NotebookLM × Royal Society: Benjamin Franklin notebook (March 31) — NotebookLM is releasing a featured notebook in partnership with Google Arts & Culture and the Royal Society, dedicated to Benjamin Franklin. It lets users interact with his work, his personal and professional relationships, and build a new perspective on this polymath.

🔗 @NotebookLM on X

Google AI recap — March 2026 (April 1) — Google publishes its monthly recap highlighting, among announcements not yet covered here: Ask Maps (a question-and-answer mode for Google Maps), vibe coding in Google AI Studio with the Antigravity agent, and the expansion of Personal Intelligence to AI Mode, Chrome, and the Gemini app.

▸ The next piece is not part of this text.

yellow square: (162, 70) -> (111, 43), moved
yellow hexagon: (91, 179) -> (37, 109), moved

🔗 Google AI Blog — March 2026


April Fools

Claude Code /buddy — the official easter egg

Version 2.1.89 of Claude Code delivers an official easter egg: the /buddy command hatches a small creature that settles into the terminal and watches you code. The CHANGELOG is explicit: “is here for April 1st”. This is not a joke about the joke — the feature really works in the released version. An easter egg shipped to production, on April 1, with a note in the official changelog. Hats off.

Suno Keyboard v1 — the fictional musical keyboard

On April 1, Suno published a tweet announcing “Suno Keyboard v1”, presented as a “new feature” with a demo video. With 15,600 views and mostly sarcastic replies, the product is clearly fictional — a physical musical keyboard for an AI music generation platform. Pleasant, but not very subtle.

🔗 @suno tweet


What this means

April 1, 2026 looks less like an April Fools’ day and more like an intense shipping day. On the developer tooling side, three signals converge: Claude Code closes the loop between generation and visual validation with Computer Use in the terminal, Copilot CLI introduces parallel agent orchestration with /fleet, and Perplexity Computer shows that an agent orchestrator can integrate directly into the team communication tools already in place (Slack). These three products answer the same question: how to reduce the time between developer intent and verified result.

GrandCode/Qwen’s victory across three consecutive Codeforces rounds is a concrete indicator that agentic systems are reaching a level of performance in competitive programming that even the best humans can no longer systematically match. This is no longer a lab benchmark.

On Anthropic’s side, the Australian MOU confirms its strategy of building institutional relationships with governments, alongside commercial deployments.